> _Fragmento del documento_

* * *

Anticipándose un par de centurias a El Dorado, la leyenda del Preste Juan emergió como subterfugio para avalar la Segunda Cruzada y para dar pábulo a las ansias de crear una cristiandad oriental. Las primeras noticias de su aparición datan del siglo XII y están recogidas en algunas crónicas germánicas, siendo la más fiable la del historiador Otón de Freising (5). Según Peter Forbath “la creencia de que había un rey y un reino cristianos en algún lugar más allá de los dominios de Persia y Armenia, en algún lugar más allá de los dominios de los infieles mahometanos, en algún lugar del desconocido reino del Extremo Oriente ya estaba muy difundida desde los tiempos de la Primera Cruzada. Al avivar las esperanzas de que este rico y poderoso monarca cristiano resultara un valioso aliado en la Segunda Cruzada, el obispo Hugo puede haber estado tratando de explotar adrede aquella idea para satisfacer intereses personales” (6).
En la célebre carta apócrifa que el Preste Juan dirigió a Federico Barbarroja, hacía partícipe al emperador del Sacro Imperio Romano de que “yo, el preste Juan, que reino supremo, sobrepaso en riquezas [véase que “riquezas” figura en el primer lugar de la lista], virtud y poderes a todas las criaturas que habitan bajo el cielo. Setenta y dos reyes me pagan tributo. Soy cristiano devoto, y…”. La epístola tuvo la misma repercusión social que el almacén de armas químicas que nunca apareció y “De un plumazo pareció confirmar la existencia de un rey y un reino cristianos en algún sitio enclavado al otro lado del mundo. En medio del oscuro torbellino de rumores, fantasías y relatos de viajeros que habían circulado durante casi un siglo, la leyenda del preste Juan cristalizó y llegó a hipnotizar de tal modo la imaginación medieval que durante casi quinientos años se mantendría inconmovible. Esa carta determinaría una búsqueda tan romántica, quijotesca y trascendente como salir en pos del Vellocino de Oro, el Santo Grial o la Fuente de la Juventud y se convertiría en la gran fuerza motriz de la primera gran época de exploraciones y descubrimientos europeos” (7).

* * *

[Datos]
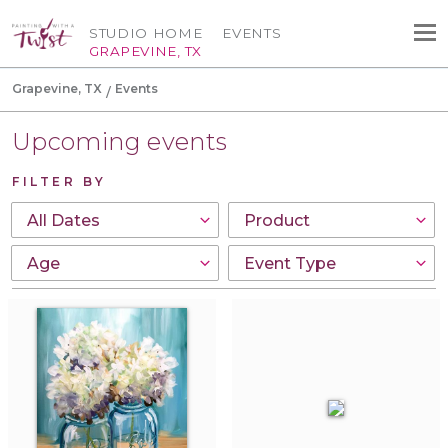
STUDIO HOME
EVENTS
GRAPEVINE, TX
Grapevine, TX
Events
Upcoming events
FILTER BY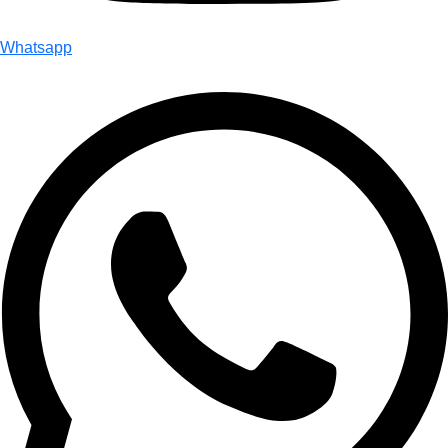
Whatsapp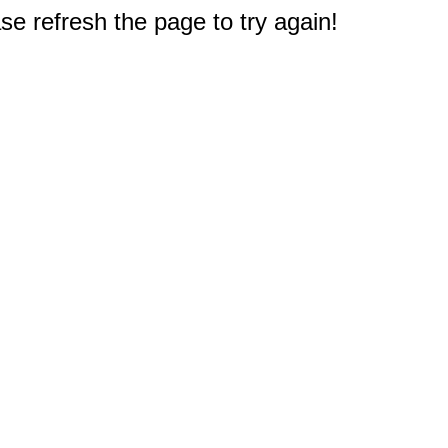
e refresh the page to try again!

* * *

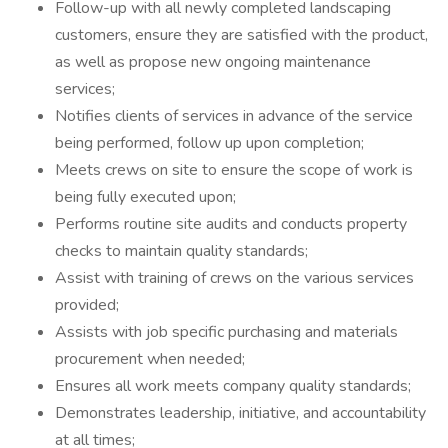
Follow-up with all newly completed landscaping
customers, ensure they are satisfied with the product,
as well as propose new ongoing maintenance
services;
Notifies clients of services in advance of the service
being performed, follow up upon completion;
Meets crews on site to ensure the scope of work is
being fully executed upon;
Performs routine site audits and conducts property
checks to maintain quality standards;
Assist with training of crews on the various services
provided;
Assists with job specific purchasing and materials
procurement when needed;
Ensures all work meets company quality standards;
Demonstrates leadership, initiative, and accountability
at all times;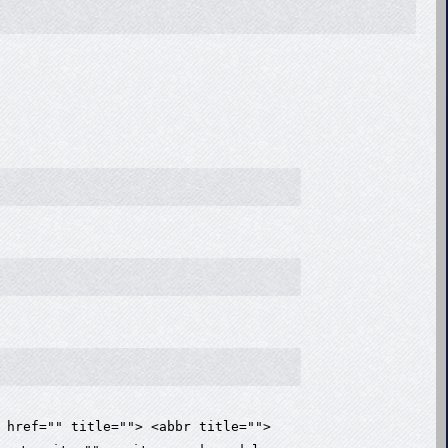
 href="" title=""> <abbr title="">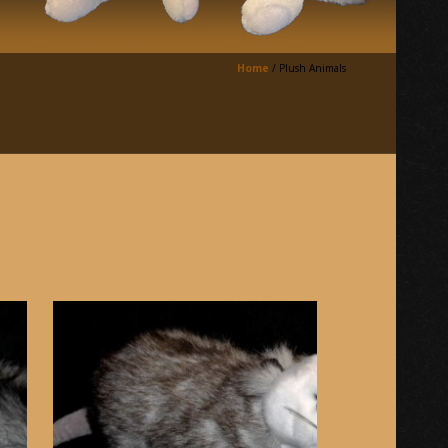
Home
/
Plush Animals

* * *

> _Qué se pide_
Continúa el texto sobre la leyenda del Preste Juan a partir de su última oración.

> _Tu respuesta_
Mucho tiempo después del fracaso de un reino cristiano en Asia, la leyenda desplazó sus coordenadas geográficas a Abisinia. Tampoco allí se sacó nada en claro y, a falta de una confirmación definitiva sobre su localización, se reubicó al Preste Juan en el Congo, ya de forma definitiva. Pero allí tampoco se dio con su sombra, aunque esta pretendida decepción resultó generosamente compensada con la trata de esclavos y el comercio de caucho, beneficios que abortaron misiones futuras. Igual que la ubicación mutante de El Dorado, El Preste Juan se mostró escurridizo, dicho de otra forma, afloró un nexo delatador entre la deriva geográfica de sendas leyendas y los territorios vírgenes susceptibles de ser conquistados por las potencias europeas.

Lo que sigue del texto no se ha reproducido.